---------- Available records

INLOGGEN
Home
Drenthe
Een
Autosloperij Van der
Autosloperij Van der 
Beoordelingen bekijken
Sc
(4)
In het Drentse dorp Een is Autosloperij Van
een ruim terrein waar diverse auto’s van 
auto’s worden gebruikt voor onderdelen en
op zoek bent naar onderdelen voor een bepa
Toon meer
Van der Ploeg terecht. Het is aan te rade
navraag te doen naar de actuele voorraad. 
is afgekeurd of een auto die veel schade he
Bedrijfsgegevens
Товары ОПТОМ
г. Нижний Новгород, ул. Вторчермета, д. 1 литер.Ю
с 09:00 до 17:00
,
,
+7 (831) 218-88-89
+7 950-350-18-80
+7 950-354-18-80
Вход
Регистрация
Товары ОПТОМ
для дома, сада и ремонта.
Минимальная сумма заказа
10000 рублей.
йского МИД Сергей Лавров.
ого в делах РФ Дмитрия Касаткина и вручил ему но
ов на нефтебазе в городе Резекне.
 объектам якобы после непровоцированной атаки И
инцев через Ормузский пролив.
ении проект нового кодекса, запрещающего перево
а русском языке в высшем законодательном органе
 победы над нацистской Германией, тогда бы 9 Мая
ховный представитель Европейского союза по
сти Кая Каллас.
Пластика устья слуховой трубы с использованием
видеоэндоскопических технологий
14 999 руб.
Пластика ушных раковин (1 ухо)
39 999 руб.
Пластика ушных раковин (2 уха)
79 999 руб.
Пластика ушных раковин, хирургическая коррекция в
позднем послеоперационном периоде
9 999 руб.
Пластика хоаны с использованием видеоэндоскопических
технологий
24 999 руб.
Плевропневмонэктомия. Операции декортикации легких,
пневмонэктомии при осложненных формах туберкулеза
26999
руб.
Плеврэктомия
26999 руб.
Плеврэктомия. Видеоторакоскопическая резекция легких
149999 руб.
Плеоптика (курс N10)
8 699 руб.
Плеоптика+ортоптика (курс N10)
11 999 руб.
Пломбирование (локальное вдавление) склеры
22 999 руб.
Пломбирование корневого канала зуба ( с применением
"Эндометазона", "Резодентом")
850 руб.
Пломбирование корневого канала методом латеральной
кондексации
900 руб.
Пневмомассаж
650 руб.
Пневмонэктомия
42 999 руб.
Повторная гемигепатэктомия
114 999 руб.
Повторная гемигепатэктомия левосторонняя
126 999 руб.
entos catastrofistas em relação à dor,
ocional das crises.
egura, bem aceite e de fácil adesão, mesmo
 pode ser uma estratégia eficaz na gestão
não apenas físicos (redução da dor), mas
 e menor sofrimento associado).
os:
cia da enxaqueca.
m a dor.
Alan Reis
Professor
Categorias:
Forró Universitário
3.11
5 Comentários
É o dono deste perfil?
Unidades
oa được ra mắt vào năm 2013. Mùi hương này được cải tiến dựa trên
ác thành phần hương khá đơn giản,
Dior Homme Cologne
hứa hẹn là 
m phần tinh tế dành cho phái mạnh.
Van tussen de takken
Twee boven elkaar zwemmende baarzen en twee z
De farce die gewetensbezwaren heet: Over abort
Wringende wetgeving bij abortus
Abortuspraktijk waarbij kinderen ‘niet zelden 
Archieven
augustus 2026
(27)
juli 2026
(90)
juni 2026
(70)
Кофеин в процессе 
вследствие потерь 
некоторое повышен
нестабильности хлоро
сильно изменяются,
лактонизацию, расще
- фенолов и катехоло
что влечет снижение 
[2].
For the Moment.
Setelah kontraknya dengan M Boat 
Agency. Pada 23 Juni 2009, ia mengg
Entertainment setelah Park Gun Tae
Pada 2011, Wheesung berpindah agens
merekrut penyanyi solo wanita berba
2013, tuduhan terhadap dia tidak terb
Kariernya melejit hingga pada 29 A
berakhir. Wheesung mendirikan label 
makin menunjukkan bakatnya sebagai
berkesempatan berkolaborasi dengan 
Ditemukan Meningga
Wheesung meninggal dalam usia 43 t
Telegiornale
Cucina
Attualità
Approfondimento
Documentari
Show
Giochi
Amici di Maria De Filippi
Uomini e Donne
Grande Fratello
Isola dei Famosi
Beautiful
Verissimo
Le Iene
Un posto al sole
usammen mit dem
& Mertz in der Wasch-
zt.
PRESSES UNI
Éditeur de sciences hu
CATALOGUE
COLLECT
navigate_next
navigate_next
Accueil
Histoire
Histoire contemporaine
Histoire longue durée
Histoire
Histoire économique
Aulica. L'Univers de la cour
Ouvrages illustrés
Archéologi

--------------------
---------- Available records

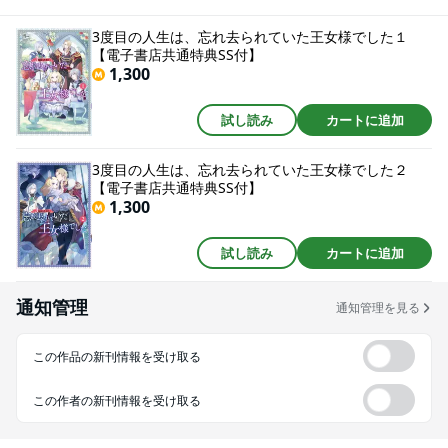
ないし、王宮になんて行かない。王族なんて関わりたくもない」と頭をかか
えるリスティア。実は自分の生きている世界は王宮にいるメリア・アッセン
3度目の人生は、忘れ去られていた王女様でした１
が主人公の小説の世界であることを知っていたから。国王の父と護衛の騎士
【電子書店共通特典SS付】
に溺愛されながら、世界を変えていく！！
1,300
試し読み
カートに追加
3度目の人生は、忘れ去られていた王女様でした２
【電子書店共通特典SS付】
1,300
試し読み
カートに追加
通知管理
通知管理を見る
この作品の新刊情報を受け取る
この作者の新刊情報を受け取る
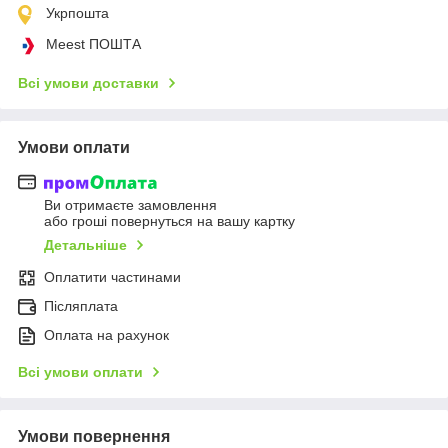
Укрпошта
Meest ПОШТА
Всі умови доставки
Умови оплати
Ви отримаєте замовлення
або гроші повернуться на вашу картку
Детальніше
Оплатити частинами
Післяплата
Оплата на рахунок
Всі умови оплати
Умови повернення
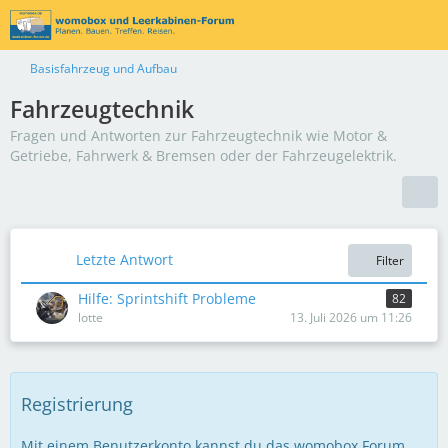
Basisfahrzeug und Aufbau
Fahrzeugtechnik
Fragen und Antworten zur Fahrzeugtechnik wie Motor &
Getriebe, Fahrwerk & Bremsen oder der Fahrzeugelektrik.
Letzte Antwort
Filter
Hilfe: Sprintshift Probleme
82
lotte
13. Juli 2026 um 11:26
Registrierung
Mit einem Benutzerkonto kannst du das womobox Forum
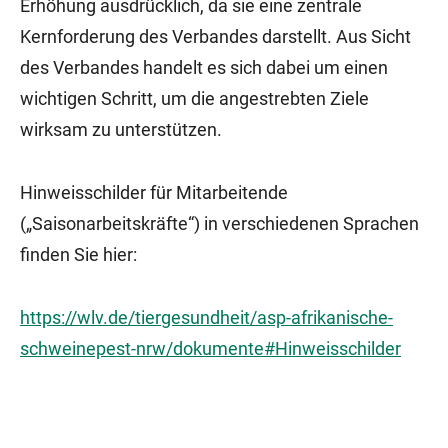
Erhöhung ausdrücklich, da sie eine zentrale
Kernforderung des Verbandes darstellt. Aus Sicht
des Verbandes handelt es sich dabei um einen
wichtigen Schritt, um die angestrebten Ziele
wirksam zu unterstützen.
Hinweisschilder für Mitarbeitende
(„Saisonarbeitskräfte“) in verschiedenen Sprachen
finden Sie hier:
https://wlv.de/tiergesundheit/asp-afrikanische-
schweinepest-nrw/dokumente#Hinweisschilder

--------------------

### Aim of the task
Return each line above that contains the string "Autosloperij". Case matters.

### Task answer
Autosloperij Van der
Autosloperij Van der 
In het Drentse dorp Een is Autosloperij Van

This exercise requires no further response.